#### [ИСХОДНЫЙ ТЕКСТ]

━━━━

Влияние орнаментальной прозы отчетливо демонстрируют и рассказы Александра Морева (его демонстративное самоубийство — в 45-летнем возрасте он бросился в вентиляционную шахту строившейся станции метро — еще одно доказательство того, как трудно осваивалось новое социальное поведение теми, кто стал пионерами дистанцирования от общей официальной системы ценностей и противопоставления ей системы ценностей небольшой группы). Морев пытался совместить бытование во «второй культуре» с надеждами на успех в «большом социуме» (ему удалось опубликовать несколько рассказов и стихотворений в советской печати). Но в 1970-е годы куда употребительней были стратегии тотального обособления, в рамках которых советской власти как бы уже не существовало. Или — еще не существовало. Этим уже и еще, в которых настоящее подлежало отчуждению, соответствовали многочисленные примеры использования условного письма, где отсутствовали признаки эпохи, а отстраненность взгляда действительно доходила до «отчужденности мира». Идеологема восстановления разорванной связи времен получала в этом случае буквальное, дословное подтверждение, так как именно «советское» слово изгонялось, чем факультативно подтверждалась ценность досоветской, классической культуры и схема функционирования вне области применения «советского» языка. На эксплуатации приемов условного письма основывались самые разнообразные практики — от интеллектуальных притч до рассказов, воспроизводящих современность без применения современных (советских) понятий. Иначе говоря, в фокусе оказывалось настоящее, увиденное словно из прошлого или из будущего, а точнее — и именно это прежде всего подразумевали адепты условного письма, — с точки зрения вечности.

━━━━

#### [ЗАДАНИЕ 1]
Перепишите дословно записи, начиная со строки, в которой есть «What heading does», и заканчивая последней строкой записей.
Записи никак не связаны с исходным текстом.

━━━━

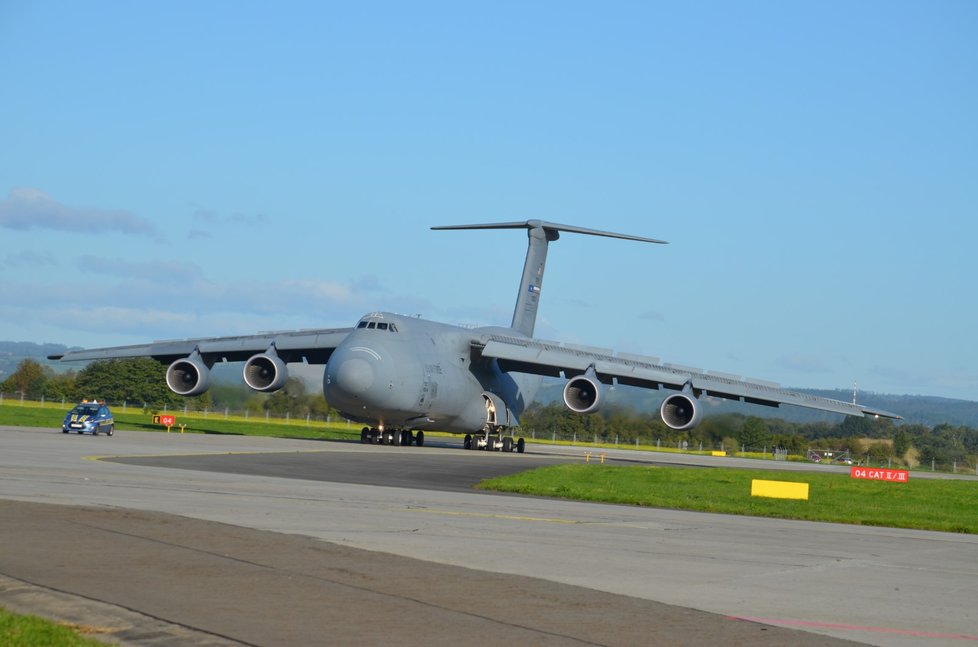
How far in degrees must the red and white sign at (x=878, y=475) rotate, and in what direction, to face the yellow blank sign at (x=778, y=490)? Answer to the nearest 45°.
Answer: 0° — it already faces it

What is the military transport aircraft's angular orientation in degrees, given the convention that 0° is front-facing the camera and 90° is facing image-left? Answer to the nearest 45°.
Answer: approximately 0°

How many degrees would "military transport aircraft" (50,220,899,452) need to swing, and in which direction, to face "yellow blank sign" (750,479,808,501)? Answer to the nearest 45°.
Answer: approximately 45° to its left

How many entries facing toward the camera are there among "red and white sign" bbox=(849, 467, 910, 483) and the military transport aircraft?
2

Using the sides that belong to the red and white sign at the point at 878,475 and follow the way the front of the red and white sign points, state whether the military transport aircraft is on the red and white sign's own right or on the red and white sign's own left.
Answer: on the red and white sign's own right

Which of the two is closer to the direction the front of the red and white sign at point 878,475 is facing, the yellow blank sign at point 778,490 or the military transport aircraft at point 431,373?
the yellow blank sign
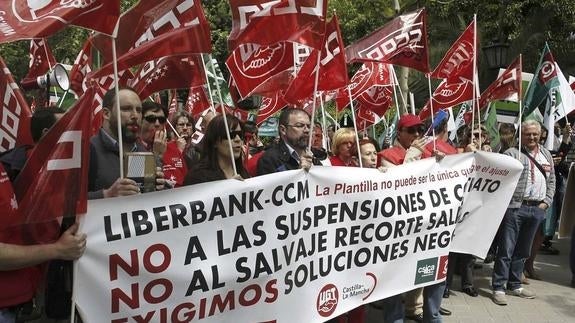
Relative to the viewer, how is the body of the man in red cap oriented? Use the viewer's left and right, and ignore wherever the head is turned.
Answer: facing the viewer and to the right of the viewer

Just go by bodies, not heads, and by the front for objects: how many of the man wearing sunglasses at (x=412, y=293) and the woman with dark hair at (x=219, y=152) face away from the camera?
0

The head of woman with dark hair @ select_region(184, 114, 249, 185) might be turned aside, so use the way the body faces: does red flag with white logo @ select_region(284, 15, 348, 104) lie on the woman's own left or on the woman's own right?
on the woman's own left

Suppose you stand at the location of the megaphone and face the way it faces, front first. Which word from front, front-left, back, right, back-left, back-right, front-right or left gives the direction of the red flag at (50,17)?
front-right

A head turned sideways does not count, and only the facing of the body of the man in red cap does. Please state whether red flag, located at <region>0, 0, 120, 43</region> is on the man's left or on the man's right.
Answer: on the man's right

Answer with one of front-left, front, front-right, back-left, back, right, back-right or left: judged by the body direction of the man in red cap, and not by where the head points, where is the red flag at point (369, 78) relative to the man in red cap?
back-left

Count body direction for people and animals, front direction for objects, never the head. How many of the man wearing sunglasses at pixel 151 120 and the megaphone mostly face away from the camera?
0
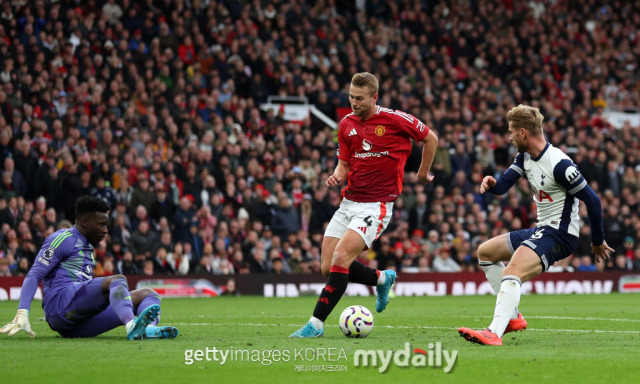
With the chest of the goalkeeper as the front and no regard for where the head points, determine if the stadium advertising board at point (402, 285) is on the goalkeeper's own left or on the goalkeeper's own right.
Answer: on the goalkeeper's own left

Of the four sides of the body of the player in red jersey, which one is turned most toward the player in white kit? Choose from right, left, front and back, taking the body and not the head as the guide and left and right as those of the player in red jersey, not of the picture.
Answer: left

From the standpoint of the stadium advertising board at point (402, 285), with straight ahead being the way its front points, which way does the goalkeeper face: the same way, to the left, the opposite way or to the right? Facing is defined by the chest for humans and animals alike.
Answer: to the left

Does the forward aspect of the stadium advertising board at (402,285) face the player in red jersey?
yes

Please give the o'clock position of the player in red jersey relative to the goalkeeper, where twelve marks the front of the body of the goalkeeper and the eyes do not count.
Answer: The player in red jersey is roughly at 12 o'clock from the goalkeeper.

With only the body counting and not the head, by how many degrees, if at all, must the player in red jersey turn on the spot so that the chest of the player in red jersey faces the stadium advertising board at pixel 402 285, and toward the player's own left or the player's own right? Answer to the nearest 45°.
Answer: approximately 135° to the player's own right

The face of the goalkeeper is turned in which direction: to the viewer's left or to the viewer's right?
to the viewer's right

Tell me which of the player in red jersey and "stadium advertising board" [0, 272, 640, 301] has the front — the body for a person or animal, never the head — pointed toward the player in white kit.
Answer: the stadium advertising board

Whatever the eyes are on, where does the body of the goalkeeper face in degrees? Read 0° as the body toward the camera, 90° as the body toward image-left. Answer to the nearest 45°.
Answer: approximately 270°

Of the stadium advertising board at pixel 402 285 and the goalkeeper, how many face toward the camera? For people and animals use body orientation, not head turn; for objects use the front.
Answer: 1
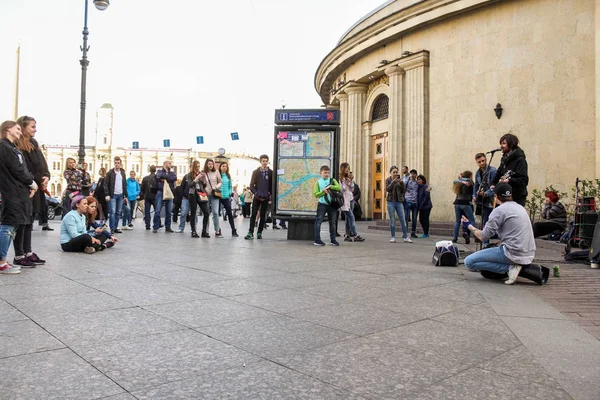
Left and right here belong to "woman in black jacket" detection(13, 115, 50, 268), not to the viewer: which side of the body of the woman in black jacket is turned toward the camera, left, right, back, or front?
right

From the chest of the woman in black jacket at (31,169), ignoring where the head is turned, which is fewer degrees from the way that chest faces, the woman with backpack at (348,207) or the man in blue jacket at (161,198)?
the woman with backpack

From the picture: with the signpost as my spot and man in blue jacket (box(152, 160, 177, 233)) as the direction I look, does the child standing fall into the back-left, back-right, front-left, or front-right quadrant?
back-left

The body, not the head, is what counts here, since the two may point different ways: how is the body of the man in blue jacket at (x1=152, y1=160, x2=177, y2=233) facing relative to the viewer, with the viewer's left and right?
facing the viewer and to the right of the viewer

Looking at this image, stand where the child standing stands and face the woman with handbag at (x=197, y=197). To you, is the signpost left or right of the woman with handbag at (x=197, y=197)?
right

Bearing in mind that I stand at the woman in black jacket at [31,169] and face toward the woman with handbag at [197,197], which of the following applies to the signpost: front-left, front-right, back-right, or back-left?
front-right

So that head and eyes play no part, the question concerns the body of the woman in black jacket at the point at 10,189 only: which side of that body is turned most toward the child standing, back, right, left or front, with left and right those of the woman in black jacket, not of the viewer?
front

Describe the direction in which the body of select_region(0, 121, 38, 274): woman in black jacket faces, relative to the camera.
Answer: to the viewer's right

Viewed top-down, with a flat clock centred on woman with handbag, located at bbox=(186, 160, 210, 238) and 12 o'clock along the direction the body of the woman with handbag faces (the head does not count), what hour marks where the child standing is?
The child standing is roughly at 12 o'clock from the woman with handbag.

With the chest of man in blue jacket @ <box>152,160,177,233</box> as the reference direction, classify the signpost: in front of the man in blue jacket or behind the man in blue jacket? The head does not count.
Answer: in front

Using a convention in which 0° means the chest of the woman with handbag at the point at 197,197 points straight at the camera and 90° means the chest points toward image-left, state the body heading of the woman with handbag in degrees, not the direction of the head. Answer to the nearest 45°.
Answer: approximately 315°

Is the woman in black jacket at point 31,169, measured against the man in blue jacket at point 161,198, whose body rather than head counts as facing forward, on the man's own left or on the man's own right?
on the man's own right

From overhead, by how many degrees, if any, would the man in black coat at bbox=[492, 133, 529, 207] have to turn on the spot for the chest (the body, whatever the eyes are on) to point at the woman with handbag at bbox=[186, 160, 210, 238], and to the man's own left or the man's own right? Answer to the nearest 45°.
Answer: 0° — they already face them

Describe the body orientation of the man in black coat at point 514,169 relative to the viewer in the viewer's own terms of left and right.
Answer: facing to the left of the viewer

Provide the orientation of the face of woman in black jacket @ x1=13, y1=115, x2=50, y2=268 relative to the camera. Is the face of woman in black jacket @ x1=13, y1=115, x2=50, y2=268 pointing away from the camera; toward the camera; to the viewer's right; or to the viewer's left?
to the viewer's right

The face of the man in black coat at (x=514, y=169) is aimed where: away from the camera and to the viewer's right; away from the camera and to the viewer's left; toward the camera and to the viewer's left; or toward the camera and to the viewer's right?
toward the camera and to the viewer's left
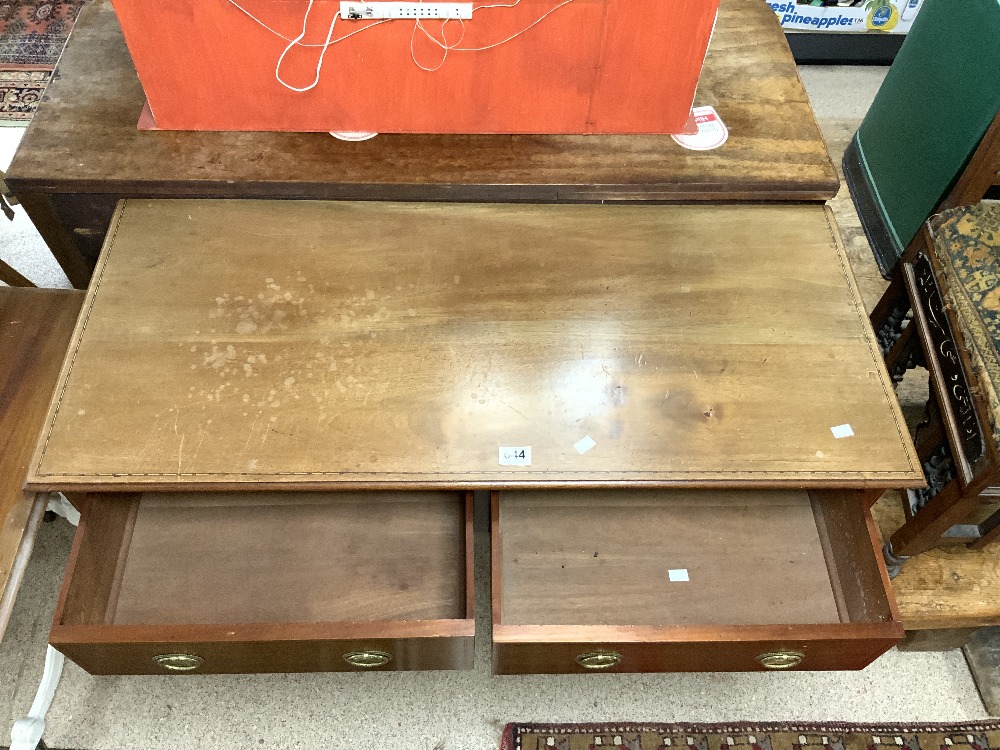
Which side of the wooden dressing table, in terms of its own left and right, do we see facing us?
front
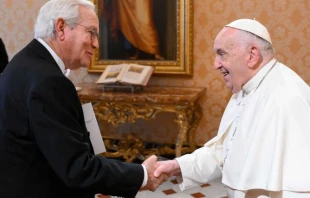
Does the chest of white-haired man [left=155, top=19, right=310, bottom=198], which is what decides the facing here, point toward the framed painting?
no

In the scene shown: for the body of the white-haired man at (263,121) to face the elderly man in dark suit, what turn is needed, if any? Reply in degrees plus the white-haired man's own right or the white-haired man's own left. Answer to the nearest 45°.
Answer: approximately 45° to the white-haired man's own left

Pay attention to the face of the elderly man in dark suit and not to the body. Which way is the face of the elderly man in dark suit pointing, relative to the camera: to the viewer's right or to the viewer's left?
to the viewer's right

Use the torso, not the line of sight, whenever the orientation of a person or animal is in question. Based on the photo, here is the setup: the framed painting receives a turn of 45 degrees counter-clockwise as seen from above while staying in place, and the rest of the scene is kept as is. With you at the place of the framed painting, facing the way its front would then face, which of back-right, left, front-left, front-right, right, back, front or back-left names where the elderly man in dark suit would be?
front-right

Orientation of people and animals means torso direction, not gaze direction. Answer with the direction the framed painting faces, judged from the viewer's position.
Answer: facing the viewer

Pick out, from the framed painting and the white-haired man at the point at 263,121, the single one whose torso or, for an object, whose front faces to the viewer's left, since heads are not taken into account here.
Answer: the white-haired man

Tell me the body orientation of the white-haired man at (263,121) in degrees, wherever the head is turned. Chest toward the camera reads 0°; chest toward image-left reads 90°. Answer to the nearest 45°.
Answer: approximately 90°

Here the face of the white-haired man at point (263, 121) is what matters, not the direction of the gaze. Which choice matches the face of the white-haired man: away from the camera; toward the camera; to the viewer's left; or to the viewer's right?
to the viewer's left

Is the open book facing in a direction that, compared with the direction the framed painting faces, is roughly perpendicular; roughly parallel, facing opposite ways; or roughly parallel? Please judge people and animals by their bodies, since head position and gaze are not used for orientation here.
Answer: roughly parallel

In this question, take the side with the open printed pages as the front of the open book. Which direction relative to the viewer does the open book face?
toward the camera

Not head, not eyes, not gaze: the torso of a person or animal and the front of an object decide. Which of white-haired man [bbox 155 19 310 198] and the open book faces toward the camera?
the open book

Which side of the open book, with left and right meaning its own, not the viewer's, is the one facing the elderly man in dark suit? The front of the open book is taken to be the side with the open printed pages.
front

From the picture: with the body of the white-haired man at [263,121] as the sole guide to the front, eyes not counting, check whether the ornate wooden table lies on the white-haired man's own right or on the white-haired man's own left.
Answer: on the white-haired man's own right
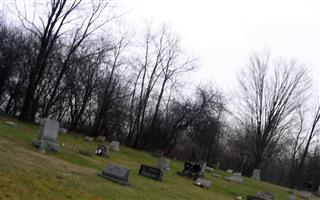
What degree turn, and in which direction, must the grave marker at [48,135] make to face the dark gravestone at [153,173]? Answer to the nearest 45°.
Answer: approximately 90° to its left

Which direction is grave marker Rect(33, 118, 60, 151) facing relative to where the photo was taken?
toward the camera

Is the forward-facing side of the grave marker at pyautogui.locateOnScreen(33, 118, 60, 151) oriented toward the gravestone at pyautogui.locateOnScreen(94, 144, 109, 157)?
no

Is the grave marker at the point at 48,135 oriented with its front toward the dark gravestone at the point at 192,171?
no

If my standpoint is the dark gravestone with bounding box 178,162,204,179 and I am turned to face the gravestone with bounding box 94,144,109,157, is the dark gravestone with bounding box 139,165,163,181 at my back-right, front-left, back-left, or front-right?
front-left
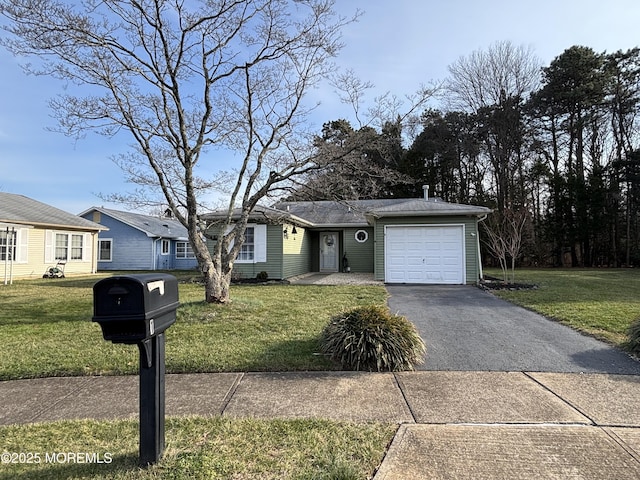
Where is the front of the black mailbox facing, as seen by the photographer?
facing the viewer and to the left of the viewer

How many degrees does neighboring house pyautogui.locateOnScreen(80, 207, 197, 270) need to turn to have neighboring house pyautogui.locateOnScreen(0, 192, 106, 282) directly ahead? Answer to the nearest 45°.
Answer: approximately 90° to its right

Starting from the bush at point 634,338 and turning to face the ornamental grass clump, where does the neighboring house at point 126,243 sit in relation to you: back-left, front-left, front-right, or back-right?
front-right

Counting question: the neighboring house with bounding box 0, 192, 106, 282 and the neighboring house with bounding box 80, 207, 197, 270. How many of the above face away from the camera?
0

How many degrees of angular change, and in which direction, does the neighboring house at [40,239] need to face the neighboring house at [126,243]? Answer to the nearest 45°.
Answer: approximately 90° to its left

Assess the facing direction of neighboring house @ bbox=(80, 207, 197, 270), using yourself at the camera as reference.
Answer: facing the viewer and to the right of the viewer

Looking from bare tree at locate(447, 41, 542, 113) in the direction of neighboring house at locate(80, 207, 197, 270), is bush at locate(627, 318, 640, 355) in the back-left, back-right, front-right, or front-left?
front-left

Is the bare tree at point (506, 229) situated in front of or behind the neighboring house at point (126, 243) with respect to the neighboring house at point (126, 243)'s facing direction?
in front

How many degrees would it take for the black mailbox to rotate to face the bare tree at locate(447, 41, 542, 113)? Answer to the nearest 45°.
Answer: approximately 180°

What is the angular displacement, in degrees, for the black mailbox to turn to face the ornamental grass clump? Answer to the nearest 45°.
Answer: approximately 180°

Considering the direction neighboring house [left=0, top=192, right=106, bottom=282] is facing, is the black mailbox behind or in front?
in front

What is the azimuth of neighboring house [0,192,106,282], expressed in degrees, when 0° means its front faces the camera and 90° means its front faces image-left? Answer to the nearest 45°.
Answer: approximately 315°

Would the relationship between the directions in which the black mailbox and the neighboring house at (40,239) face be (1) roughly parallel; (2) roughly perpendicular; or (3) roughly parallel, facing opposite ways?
roughly perpendicular

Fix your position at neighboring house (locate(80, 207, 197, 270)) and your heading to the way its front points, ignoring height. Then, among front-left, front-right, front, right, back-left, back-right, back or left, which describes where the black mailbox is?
front-right

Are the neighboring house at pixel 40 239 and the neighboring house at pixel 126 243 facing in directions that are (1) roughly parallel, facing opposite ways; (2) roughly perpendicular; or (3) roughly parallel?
roughly parallel

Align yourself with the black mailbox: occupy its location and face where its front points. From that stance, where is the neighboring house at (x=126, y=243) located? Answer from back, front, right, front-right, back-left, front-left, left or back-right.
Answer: back-right
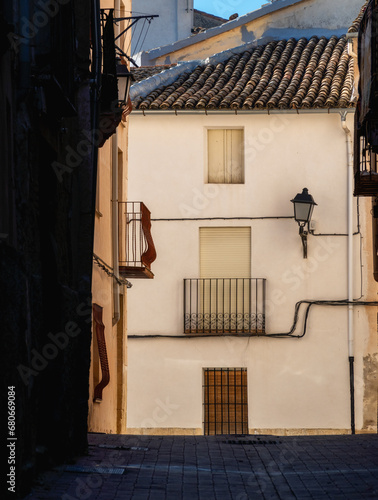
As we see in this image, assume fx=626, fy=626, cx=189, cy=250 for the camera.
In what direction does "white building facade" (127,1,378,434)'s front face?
toward the camera

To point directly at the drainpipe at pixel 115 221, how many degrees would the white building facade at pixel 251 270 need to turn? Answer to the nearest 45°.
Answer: approximately 45° to its right

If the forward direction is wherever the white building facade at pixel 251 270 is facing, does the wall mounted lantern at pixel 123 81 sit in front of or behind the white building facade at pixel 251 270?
in front
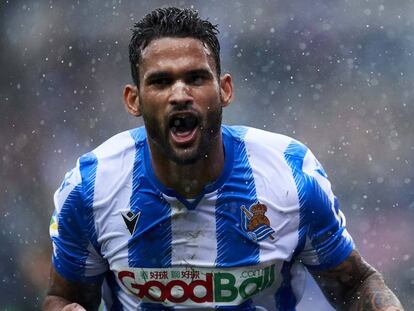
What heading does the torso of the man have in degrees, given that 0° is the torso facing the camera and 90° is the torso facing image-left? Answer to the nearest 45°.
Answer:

━━━━

#### [ЗАДАНИЕ 2]
В каком возрасте покончил с собой Александр Морев, согласно исходному тексту?

#### [ОТВЕТ 1]
What heading does the torso of the man have in degrees, given that 0° is the torso facing the camera and 90° is the torso facing image-left? Answer to the nearest 45°.
Answer:

#### [ОТВЕТ 2]
В 45 лет.